#### Task requirements:
In the copy, include no images. Reproduce the entries exactly.

----- Data to use -----

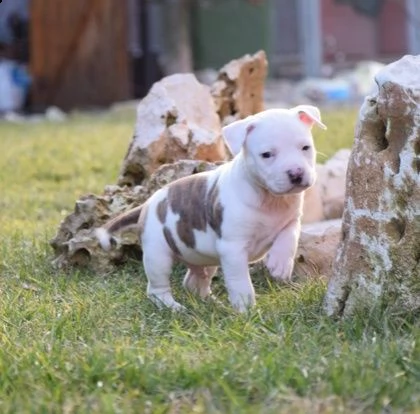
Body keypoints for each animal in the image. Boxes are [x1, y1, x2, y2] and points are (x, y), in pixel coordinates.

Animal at [97, 105, 326, 312]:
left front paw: (280, 264)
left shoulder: (291, 220)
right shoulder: (233, 249)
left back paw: (211, 303)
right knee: (157, 288)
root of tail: (147, 203)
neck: (270, 199)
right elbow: (240, 282)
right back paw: (172, 307)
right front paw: (246, 310)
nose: (296, 173)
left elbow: (289, 237)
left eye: (305, 148)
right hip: (157, 254)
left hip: (201, 257)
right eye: (267, 154)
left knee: (194, 281)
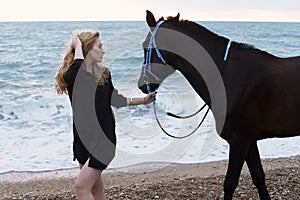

-----

#### Answer box:
Body keypoints for each animal in the image. Boxes are [x1, y1, x2, y2] and points are (x, y), in pixel coordinates.

Animal at [97, 105, 326, 312]:
left front paw: (280, 264)
left shoulder: (291, 220)
right shoulder: (233, 249)
left back paw: (211, 303)
right knee: (157, 288)
root of tail: (147, 203)
neck: (270, 199)
right elbow: (240, 282)
right back paw: (172, 307)
right front paw: (246, 310)
nose: (296, 173)
left elbow: (289, 237)
left eye: (305, 148)
right hip: (157, 254)
left hip: (201, 257)
right eye: (267, 154)
left knee: (194, 281)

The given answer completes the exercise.